TERCERO.- De los hechos anteriormente expuestos se deduce que no puede prosperar la acción ejercitada, al amparo de la Ley 22/1994 de 6 de Julio de Responsabilidad Civil por los Daños causados por Productos Defectuosos, por la que se adapta al Derecho Español la Directiva 851374/CEE, de 25 de Julio, única que se puede aplicar a la demandada, en su condición de importadora del producto sanitario, pues aunque en la citada Ley se establece un régimen de responsabilidad objetiva, este no es absoluto permitiendo al fabricante exonerarse de responsabilidad en los supuestos que se enumeran en el art. 6, entre ellos los señalados en el extremo d) que el defecto se debió a que el producto fue elaborado conforme a normas imperativas existentes; y e) que el estado de los conocimientos científicos y técnicos existentes en el momento de la puesta en circulación no permitía apreciar la existencia del defecto.

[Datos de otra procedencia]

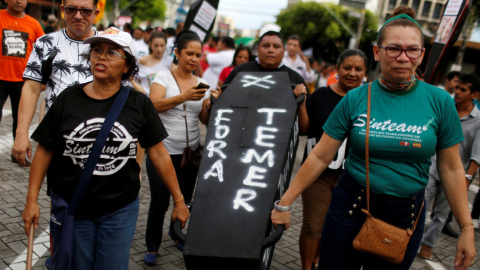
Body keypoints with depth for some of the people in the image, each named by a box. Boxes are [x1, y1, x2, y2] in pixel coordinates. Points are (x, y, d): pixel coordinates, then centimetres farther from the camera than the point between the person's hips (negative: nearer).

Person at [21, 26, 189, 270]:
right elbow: (45, 150, 1)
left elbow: (158, 153, -3)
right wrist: (32, 200, -2)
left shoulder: (139, 103, -5)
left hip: (120, 210, 0)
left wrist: (179, 200, 0)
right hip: (72, 208, 1)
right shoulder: (68, 99, -3)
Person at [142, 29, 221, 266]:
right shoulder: (164, 77, -3)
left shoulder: (202, 84, 8)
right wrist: (185, 96, -30)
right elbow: (154, 105, -19)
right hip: (162, 150, -4)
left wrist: (210, 104, -14)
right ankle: (152, 246, 20)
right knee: (159, 202, -1)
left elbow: (205, 120, 6)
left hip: (190, 151, 4)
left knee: (184, 200, 11)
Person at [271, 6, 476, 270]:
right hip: (350, 208, -1)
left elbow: (451, 168, 0)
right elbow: (320, 156, -5)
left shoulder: (439, 101, -6)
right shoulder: (355, 99, -7)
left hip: (406, 217, 1)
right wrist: (284, 203, -5)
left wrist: (467, 228, -1)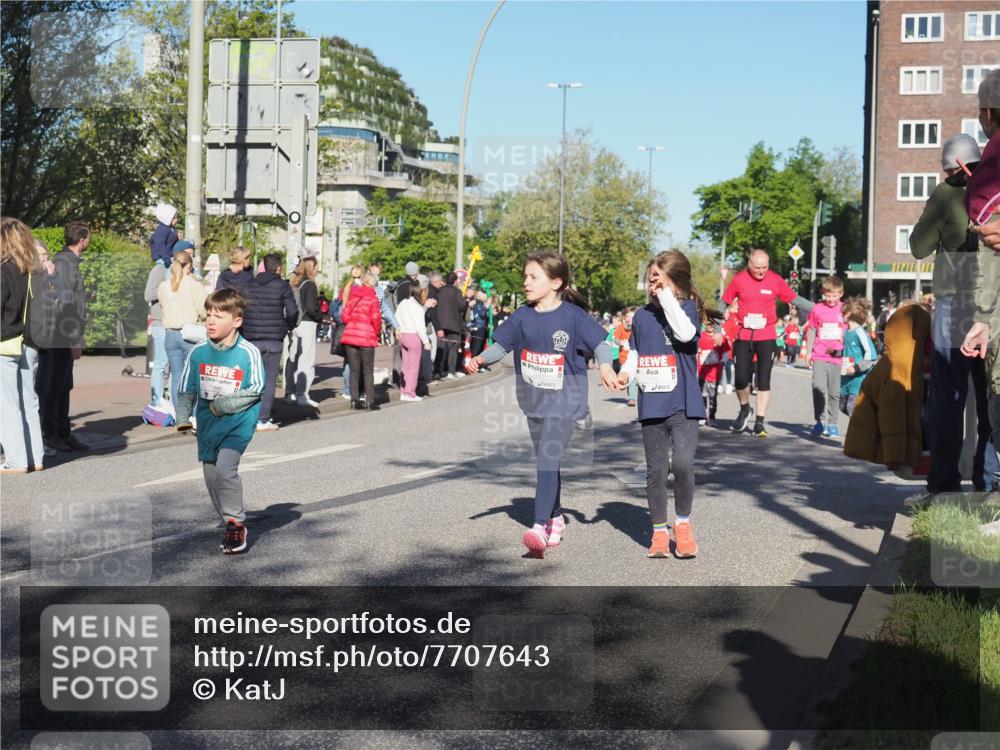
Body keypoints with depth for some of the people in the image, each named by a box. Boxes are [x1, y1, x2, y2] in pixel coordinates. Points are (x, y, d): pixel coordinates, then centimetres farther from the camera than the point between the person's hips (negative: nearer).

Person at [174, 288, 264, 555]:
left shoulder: (248, 353, -11)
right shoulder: (198, 353, 0)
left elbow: (256, 390, -8)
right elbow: (186, 390, 6)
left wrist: (226, 404, -15)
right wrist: (183, 418, -7)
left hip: (238, 423, -5)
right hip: (207, 425, 5)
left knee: (225, 470, -22)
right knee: (211, 476, 10)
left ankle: (236, 523, -3)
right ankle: (233, 527, 27)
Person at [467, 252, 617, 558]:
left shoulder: (573, 316, -10)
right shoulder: (522, 316, 3)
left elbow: (599, 342, -12)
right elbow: (501, 344, 3)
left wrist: (605, 367, -30)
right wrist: (481, 358, -15)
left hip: (564, 400, -6)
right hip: (534, 400, 6)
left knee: (548, 459, -17)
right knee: (546, 461, 16)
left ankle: (540, 527, -20)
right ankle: (555, 519, 32)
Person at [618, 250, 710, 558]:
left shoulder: (686, 307, -5)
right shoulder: (642, 316, 9)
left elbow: (686, 333, -26)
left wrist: (666, 296, -23)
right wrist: (626, 371, -1)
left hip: (683, 405, -4)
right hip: (651, 406, 4)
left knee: (682, 463, -18)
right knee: (656, 470, 9)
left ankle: (683, 523, 6)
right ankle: (659, 532, 22)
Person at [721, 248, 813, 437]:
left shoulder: (775, 280, -4)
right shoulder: (739, 279, -3)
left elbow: (794, 299, 4)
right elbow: (725, 302, 6)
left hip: (766, 336, 0)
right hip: (744, 336, 1)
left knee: (764, 380, -1)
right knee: (740, 379, 0)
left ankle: (759, 423, 7)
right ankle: (745, 409, 30)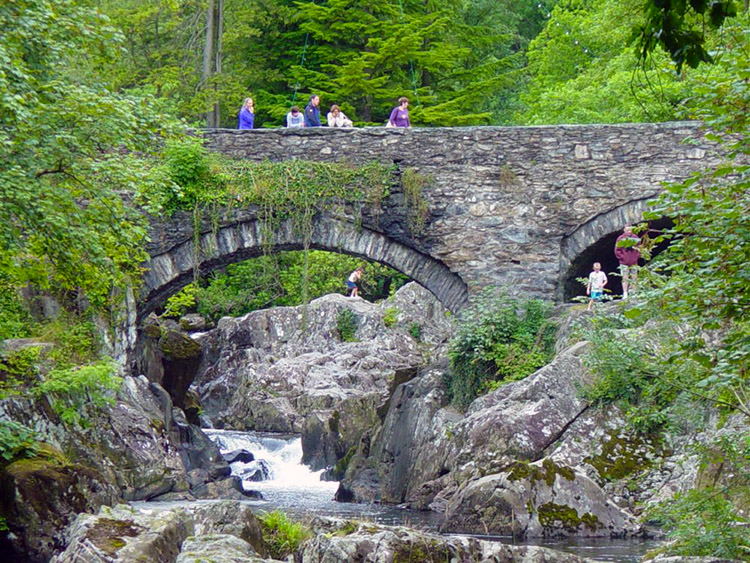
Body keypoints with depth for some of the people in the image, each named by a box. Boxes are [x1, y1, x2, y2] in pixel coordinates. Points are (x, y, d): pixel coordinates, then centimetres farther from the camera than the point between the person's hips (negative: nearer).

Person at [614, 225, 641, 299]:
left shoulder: (635, 238, 6)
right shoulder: (620, 239, -1)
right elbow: (617, 250, 1)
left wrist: (637, 256, 1)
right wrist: (622, 257, -7)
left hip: (634, 262, 3)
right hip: (624, 263, -3)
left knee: (634, 278, 5)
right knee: (625, 278, -5)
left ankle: (633, 293, 12)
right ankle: (625, 294, -3)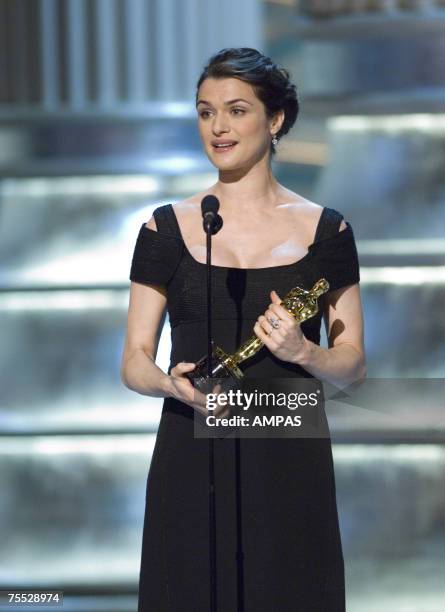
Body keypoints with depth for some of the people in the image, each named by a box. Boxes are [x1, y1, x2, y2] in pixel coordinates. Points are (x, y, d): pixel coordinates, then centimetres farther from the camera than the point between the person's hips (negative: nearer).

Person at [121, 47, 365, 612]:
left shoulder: (325, 230, 4)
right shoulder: (166, 228, 4)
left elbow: (352, 365, 5)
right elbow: (134, 363, 4)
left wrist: (301, 351, -16)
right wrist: (174, 384, -18)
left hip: (292, 464, 0)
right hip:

Pero es que además, según el art. 5, el perjudicado que pretende obtener la reparación de los daños causados tendrá que probar el defecto, el daño y la relación de causalidad entre ambos. En el presnte caso, aun en el supuesto que entendiéramos que el producto es defectuoso, por ser inseguro el mismo, en aplicación del art. 3 y que el daño se ha producido aunque no en la extensión reclamada, lo que no queda debidamente acreditado es la relación de causa a efecto, pues cuando se realizó la explantación, que no era obligatoria pues la paciente podía optar por no hacérsela, ésta estaba completamente bien, como ella misma reconoce, y ni en aquella época, ni en esta, se ha demostrado que el producto sanitario Trilucent haya causado enfermedad cancerígena a ninguna portadora, ni tampoco a la actora, mientras que queda acreditado que los daños por los que se reclama no son consecuencia de la implantación de la prótesis, sino de su explantación y la colocación de las nuevas, esta vez en las dos mamas, en vez de solo en la izquierda, con lo que la responsabilidad de la importadora se desvanece al no poderse concretar el nexo causal entre la implantación y el evento dañoso. Por todo lo cual procede la estimación del recurso y la revocación de la sentencia apelada, sin hacer expresa imposición de costas en esta alzada, ni tampoco en primera instancia, dado las dudas que ofrece la cuestión litigiosa.
VISTOS los preceptos legales citados y los demás de general y pertinente aplicación,
Fallo
Que ESTIMANDO el recurso de apelación interpuesto por la mercantil demandada COLLAGEN AESTHETICS IBÉRICA S.A., debemos REVOCAR y REVOCAMOS la sentencia dictada por el Juzgado de Primera Instancia nº 20 de los de Barcelona y desestimando la demanda planteada por la actora DOÑA Blanca , debemos ABSOLVER y ABSOLVEMOS a la citada demanada, sin hacer expresa imposición de costas en ninguna de las dos instancias.
Y firme que sea esta resolución, devuélvanse los autos originales al Juzgado de su procedencia, con testimonio de la misma para su cumplimiento.
Así por esta nuestra sentencia, de la que se unirá certificación al rollo, lo pronunciamos, mandamos y firmamos.
PUBLICACIÓN.- En Barcelona a cinco de abril de dos mil cinco, y una vez firmada por todos los Magistrados que la han dictado, se da a la anterior sentencia la publicidad ordenada por la Constitución y las Leyes. DOY FE.